* Page-level text extractions *
==*==

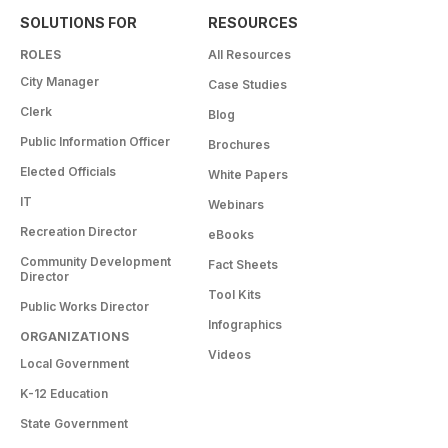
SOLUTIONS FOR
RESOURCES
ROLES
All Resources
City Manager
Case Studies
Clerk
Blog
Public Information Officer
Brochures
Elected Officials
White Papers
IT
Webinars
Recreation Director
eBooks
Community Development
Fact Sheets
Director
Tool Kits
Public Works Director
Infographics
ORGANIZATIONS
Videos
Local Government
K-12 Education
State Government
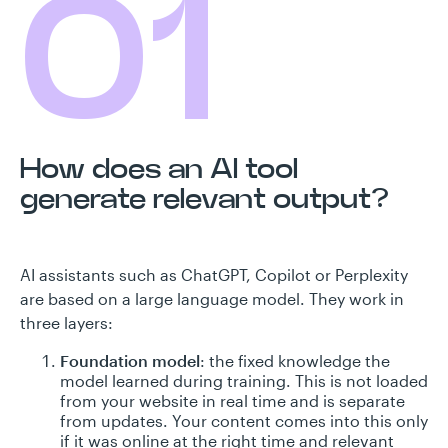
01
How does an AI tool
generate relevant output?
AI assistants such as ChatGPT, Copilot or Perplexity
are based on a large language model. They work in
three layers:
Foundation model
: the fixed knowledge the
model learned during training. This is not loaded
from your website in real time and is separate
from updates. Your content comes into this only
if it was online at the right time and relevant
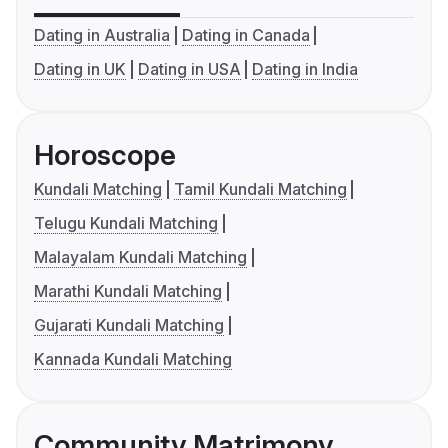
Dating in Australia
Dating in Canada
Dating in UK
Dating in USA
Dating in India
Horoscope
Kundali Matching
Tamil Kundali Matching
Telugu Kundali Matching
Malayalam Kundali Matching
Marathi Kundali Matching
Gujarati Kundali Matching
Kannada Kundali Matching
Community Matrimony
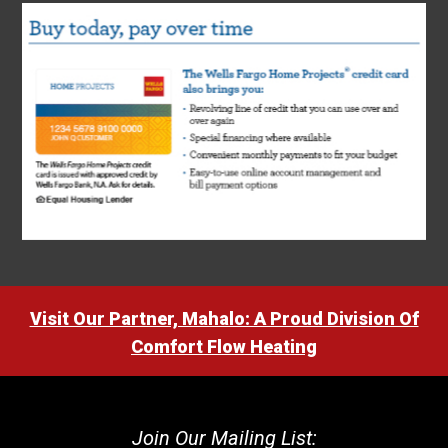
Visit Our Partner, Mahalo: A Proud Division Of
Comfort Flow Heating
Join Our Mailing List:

==*==

The line with "Community Development" and each line after it, through the final line of the data, are to be duplicated exactly, with pictures left out and nothing more included.

* COMPLETED EXERCISE *
Community Development
Fact Sheets
Director
Tool Kits
Public Works Director
Infographics
ORGANIZATIONS
Videos
Local Government
K-12 Education
State Government
01
How does an AI tool
generate relevant output?
AI assistants such as ChatGPT, Copilot or Perplexity
are based on a large language model. They work in
three layers:
Foundation model
: the fixed knowledge the
model learned during training. This is not loaded
from your website in real time and is separate
from updates. Your content comes into this only
if it was online at the right time and relevant
Dating in Australia
Dating in Canada
Dating in UK
Dating in USA
Dating in India
Horoscope
Kundali Matching
Tamil Kundali Matching
Telugu Kundali Matching
Malayalam Kundali Matching
Marathi Kundali Matching
Gujarati Kundali Matching
Kannada Kundali Matching
Community Matrimony
Visit Our Partner, Mahalo: A Proud Division Of
Comfort Flow Heating
Join Our Mailing List:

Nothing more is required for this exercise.